### 本文
▬▬▬▬▬▬
ティラノたちにとってもそうだけど、理想の場所ってことですよね。人によって考え方が違うから、正義と思うことだって違う。地球という同じ場所に住んでいながら、食べるものも文化も、何もかも違います。僕が絵本に描いたように、肉食と草食が仲良くするなんて本来はありえない話です。でも、そこをなんとか愛し合うことができたら、もっと素晴らしいと思う、理想ではあるけれどそれが僕の「天国」です。

 

それを叶えるために必要なのは愛。究極の愛だと思うんです。でも最後はちゃんと別れもある。僕にとってはそこが大事なんです。最後仲良くなったね、で終わるのは嫌いです。リアリティーがなくて読んだ人ががっかりすると思うんです。僕の絵本を読んで「どうしたら(問題を解決して)もっと平和な国ができるのか」とかいろいろなコミュニケーションのきっかけにしてほしいんです。「ティラノサウルスシリーズ」はみんなそうです、みなさんに考えてもらうような終わり方にしています。

 

── 大人が観てもおもしろい映画だと思いました。
▬▬▬▬▬▬
### 提示された項目
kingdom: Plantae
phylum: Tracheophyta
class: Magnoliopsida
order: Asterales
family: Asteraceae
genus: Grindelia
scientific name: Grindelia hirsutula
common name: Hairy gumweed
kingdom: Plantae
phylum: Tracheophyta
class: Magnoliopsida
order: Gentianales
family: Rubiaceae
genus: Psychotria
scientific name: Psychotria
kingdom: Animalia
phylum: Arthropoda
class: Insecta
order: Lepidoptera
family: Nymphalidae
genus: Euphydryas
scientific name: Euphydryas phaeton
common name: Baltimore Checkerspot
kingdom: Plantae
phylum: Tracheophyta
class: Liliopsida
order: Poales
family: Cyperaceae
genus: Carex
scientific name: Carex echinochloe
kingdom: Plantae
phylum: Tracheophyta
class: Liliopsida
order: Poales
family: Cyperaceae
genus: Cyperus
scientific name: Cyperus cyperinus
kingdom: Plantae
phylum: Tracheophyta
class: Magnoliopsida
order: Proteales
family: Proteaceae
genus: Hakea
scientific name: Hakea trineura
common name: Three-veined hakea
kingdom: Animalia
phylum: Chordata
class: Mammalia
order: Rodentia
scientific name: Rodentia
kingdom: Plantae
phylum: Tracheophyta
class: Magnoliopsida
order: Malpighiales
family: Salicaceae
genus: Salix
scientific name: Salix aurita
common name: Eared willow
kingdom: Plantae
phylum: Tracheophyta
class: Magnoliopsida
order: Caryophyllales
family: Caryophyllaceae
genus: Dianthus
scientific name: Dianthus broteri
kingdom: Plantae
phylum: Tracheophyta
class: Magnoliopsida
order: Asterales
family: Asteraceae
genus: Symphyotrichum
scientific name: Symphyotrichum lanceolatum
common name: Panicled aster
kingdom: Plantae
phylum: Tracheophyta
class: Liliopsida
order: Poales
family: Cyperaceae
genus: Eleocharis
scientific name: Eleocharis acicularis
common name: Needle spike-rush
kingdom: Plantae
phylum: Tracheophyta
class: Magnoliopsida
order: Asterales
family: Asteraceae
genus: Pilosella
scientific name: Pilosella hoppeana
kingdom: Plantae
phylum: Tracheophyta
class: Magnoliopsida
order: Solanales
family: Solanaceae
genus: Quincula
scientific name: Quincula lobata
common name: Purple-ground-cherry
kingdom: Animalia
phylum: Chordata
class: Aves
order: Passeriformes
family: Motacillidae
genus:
▬▬▬▬▬▬
### 課題指示 A
本文について、次の問いに答えよ。
(i) 話し手が自分の「天国」と呼ぶ理想とは何か。
(ii) その理想を叶えるために必要だと話し手が言うものは何か。
(iii) 「最後仲良くなったね」で終わる話を話し手が嫌う理由は何か。
### 課題指示 B
ティラノサウルスの絵本について語るこの本文を、最後の一文の後から書き継いでください。

### 解答 A
(i) 肉食と草食が本来ありえないところを、なんとか愛し合うことができる世界。
(ii) 愛、それも究極の愛。
(iii) リアリティーがなく、読んだ人ががっかりすると思うから。

### 解答 B
 

宮西先生:

まずは、親に観てほしいです。子どもに「ちゃんとしなさい」という親がいるけれど、僕は「まずは親がちゃんとしないとダメ」だと思っています。ちゃんとするというのは難しいことではないんです。

 

例えば、いい映画を観て「優しさってなんだろう」「絆ってなんだろう」と考えられるのが素敵な親だと思います。親がいい映画だと思ったら、子どもと一緒に観て、お家に帰ってから「どこがおもしろかった?」「ティラノはなんであんなこと言ったのかな?」「どうしてプノンは飛べなかったのかな」とコミュニケーションすることが大事だと思っています。いっぱい語り合ってください!